(What the task requires) Count the lines in the entries below that contain the string "Plywood", with capitalization matching exactly. Give only the number.

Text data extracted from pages
━━━━
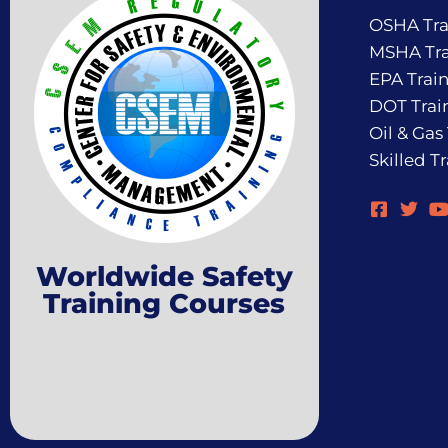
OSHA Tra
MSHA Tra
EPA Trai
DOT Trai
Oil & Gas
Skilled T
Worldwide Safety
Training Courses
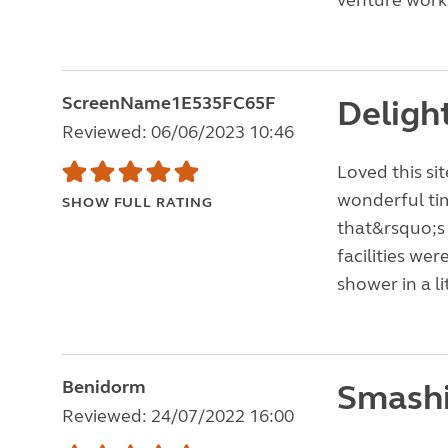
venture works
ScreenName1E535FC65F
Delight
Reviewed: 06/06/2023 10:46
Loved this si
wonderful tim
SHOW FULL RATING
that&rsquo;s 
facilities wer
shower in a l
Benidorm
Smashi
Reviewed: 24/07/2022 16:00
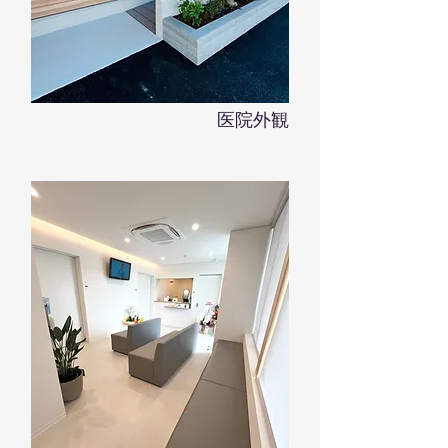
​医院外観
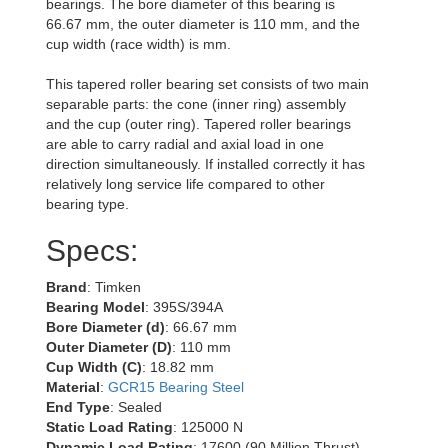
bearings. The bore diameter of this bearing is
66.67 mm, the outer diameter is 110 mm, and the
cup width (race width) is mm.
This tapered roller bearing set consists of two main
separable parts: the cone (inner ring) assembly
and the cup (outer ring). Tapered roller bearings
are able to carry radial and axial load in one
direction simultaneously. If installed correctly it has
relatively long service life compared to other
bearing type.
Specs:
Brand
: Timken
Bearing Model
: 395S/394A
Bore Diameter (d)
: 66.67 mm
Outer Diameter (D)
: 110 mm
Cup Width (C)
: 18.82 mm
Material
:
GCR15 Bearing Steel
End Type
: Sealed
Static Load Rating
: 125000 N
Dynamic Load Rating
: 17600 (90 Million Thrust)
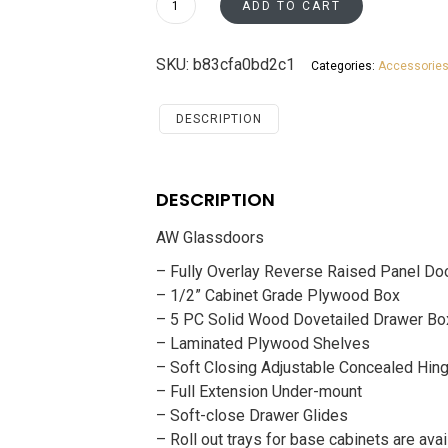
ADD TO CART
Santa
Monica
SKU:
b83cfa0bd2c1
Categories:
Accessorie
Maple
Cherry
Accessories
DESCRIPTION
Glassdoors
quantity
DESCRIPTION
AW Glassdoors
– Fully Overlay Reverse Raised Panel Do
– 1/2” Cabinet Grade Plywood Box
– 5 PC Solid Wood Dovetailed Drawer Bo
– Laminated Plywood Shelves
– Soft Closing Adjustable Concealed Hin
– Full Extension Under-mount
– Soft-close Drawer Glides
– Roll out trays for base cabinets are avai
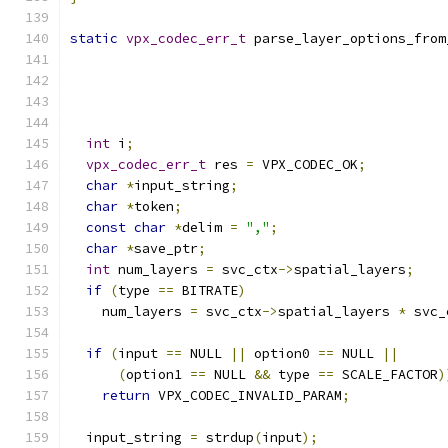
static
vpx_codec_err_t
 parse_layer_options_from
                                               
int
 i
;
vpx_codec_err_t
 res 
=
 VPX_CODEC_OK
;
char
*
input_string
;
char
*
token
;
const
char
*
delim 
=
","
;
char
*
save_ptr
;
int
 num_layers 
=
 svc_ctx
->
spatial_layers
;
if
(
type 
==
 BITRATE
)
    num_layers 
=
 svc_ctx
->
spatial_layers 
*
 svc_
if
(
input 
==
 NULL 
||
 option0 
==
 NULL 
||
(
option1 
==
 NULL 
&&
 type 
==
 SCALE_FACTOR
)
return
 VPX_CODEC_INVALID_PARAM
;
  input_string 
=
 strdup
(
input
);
━━━━
(Task answer) 2